INPUT DATA.
=== Section Start ===
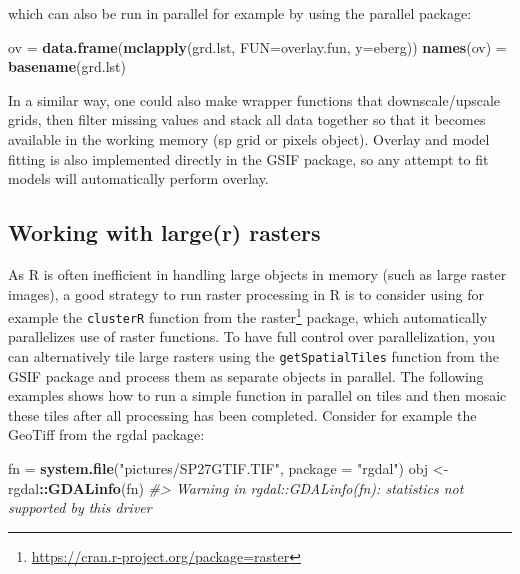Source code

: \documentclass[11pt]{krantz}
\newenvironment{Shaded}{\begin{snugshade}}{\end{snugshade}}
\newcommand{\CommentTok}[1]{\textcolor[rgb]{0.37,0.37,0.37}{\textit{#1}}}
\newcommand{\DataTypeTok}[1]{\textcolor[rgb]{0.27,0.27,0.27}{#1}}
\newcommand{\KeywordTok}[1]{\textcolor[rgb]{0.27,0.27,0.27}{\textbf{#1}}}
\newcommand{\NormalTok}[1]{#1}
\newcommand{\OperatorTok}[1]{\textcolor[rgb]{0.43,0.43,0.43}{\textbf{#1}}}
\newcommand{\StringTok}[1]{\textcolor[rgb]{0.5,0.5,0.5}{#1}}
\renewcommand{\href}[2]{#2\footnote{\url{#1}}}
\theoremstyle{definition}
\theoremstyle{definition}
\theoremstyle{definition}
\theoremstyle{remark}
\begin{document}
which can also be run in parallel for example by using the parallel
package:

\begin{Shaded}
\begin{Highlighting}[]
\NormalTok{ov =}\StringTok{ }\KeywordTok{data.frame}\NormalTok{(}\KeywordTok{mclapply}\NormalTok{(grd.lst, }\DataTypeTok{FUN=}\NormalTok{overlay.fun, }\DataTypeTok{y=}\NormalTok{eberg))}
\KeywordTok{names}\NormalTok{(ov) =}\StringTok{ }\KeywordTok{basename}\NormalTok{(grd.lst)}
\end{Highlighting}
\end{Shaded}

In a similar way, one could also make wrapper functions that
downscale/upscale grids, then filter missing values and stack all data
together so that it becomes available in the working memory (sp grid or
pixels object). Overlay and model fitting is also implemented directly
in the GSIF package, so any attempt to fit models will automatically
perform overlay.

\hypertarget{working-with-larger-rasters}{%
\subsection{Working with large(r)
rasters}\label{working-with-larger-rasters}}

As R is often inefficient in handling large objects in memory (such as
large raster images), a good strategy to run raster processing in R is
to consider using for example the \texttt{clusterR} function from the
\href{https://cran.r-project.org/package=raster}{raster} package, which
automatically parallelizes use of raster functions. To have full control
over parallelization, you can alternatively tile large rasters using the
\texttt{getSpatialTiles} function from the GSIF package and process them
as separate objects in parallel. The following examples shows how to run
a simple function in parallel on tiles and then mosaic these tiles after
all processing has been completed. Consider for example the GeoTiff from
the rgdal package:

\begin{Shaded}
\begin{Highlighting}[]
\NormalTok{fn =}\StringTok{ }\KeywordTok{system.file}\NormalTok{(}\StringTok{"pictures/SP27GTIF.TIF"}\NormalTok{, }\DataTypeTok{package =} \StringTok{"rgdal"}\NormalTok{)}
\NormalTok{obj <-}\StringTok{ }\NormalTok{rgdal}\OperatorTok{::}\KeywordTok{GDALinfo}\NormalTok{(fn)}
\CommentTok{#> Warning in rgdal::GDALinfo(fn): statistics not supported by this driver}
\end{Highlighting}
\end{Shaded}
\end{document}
=== Section End ===
=== Section Start ===
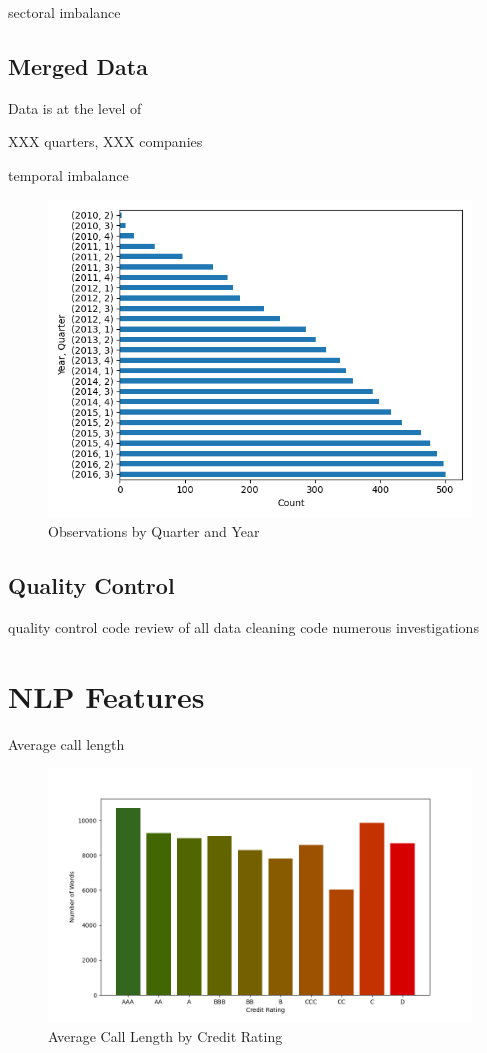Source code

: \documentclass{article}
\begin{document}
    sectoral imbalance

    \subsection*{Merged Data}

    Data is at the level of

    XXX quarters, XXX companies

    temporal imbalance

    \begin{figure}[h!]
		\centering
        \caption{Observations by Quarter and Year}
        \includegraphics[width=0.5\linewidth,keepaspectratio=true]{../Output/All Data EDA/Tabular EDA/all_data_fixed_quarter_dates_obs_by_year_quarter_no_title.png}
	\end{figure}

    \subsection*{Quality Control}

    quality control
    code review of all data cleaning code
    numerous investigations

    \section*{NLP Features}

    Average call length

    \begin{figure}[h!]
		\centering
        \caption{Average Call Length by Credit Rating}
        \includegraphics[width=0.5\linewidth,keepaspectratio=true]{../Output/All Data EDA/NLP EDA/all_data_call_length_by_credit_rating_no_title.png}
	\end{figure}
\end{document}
=== Section End ===
WHAT THE TASK REQUIRES. Find the number of lines above that hold the word "functions", then write that number by itself.

RESPONSE TO THIS TASK. 2